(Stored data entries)
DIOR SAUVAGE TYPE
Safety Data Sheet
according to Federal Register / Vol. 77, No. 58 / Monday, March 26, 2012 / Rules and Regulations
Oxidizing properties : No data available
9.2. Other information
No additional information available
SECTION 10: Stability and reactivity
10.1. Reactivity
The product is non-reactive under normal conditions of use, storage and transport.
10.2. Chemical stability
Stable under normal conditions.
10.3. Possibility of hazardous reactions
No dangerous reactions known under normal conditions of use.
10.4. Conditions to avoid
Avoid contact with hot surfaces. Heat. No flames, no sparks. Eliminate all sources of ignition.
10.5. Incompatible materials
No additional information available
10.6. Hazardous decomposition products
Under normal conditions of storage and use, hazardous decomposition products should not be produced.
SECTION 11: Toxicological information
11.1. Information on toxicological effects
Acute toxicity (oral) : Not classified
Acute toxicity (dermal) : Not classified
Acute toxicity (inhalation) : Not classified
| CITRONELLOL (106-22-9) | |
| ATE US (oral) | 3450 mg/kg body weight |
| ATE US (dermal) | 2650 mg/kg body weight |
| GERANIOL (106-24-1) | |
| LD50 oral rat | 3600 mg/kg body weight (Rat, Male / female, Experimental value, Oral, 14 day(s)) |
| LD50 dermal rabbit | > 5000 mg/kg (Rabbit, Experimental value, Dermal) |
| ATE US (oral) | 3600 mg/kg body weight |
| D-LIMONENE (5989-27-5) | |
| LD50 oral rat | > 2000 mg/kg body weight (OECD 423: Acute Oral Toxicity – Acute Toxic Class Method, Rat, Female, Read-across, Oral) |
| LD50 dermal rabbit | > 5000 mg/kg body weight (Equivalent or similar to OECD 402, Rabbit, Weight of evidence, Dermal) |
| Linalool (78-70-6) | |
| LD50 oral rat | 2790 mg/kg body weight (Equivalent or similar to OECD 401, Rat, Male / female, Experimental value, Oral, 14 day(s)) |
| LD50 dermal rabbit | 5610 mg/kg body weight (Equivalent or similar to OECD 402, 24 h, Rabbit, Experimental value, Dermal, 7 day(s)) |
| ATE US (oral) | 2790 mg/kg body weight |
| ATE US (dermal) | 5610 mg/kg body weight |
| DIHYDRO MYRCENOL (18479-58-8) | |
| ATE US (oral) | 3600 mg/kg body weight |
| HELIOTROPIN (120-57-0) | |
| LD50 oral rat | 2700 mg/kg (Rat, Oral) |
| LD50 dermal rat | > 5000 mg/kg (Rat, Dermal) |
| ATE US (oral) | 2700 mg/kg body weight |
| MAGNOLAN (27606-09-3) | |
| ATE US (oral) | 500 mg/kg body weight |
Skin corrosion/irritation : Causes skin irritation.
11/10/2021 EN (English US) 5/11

→ Your goal:
All the entries above need to be repeated word for word.

→ Output for this task:
DIOR SAUVAGE TYPE
Safety Data Sheet
according to Federal Register / Vol. 77, No. 58 / Monday, March 26, 2012 / Rules and Regulations
Oxidizing properties : No data available
9.2. Other information
No additional information available
SECTION 10: Stability and reactivity
10.1. Reactivity
The product is non-reactive under normal conditions of use, storage and transport.
10.2. Chemical stability
Stable under normal conditions.
10.3. Possibility of hazardous reactions
No dangerous reactions known under normal conditions of use.
10.4. Conditions to avoid
Avoid contact with hot surfaces. Heat. No flames, no sparks. Eliminate all sources of ignition.
10.5. Incompatible materials
No additional information available
10.6. Hazardous decomposition products
Under normal conditions of storage and use, hazardous decomposition products should not be produced.
SECTION 11: Toxicological information
11.1. Information on toxicological effects
Acute toxicity (oral) : Not classified
Acute toxicity (dermal) : Not classified
Acute toxicity (inhalation) : Not classified
| CITRONELLOL (106-22-9) | |
| ATE US (oral) | 3450 mg/kg body weight |
| ATE US (dermal) | 2650 mg/kg body weight |
| GERANIOL (106-24-1) | |
| LD50 oral rat | 3600 mg/kg body weight (Rat, Male / female, Experimental value, Oral, 14 day(s)) |
| LD50 dermal rabbit | > 5000 mg/kg (Rabbit, Experimental value, Dermal) |
| ATE US (oral) | 3600 mg/kg body weight |
| D-LIMONENE (5989-27-5) | |
| LD50 oral rat | > 2000 mg/kg body weight (OECD 423: Acute Oral Toxicity – Acute Toxic Class Method, Rat, Female, Read-across, Oral) |
| LD50 dermal rabbit | > 5000 mg/kg body weight (Equivalent or similar to OECD 402, Rabbit, Weight of evidence, Dermal) |
| Linalool (78-70-6) | |
| LD50 oral rat | 2790 mg/kg body weight (Equivalent or similar to OECD 401, Rat, Male / female, Experimental value, Oral, 14 day(s)) |
| LD50 dermal rabbit | 5610 mg/kg body weight (Equivalent or similar to OECD 402, 24 h, Rabbit, Experimental value, Dermal, 7 day(s)) |
| ATE US (oral) | 2790 mg/kg body weight |
| ATE US (dermal) | 5610 mg/kg body weight |
| DIHYDRO MYRCENOL (18479-58-8) | |
| ATE US (oral) | 3600 mg/kg body weight |
| HELIOTROPIN (120-57-0) | |
| LD50 oral rat | 2700 mg/kg (Rat, Oral) |
| LD50 dermal rat | > 5000 mg/kg (Rat, Dermal) |
| ATE US (oral) | 2700 mg/kg body weight |
| MAGNOLAN (27606-09-3) | |
| ATE US (oral) | 500 mg/kg body weight |
Skin corrosion/irritation : Causes skin irritation.
11/10/2021 EN (English US) 5/11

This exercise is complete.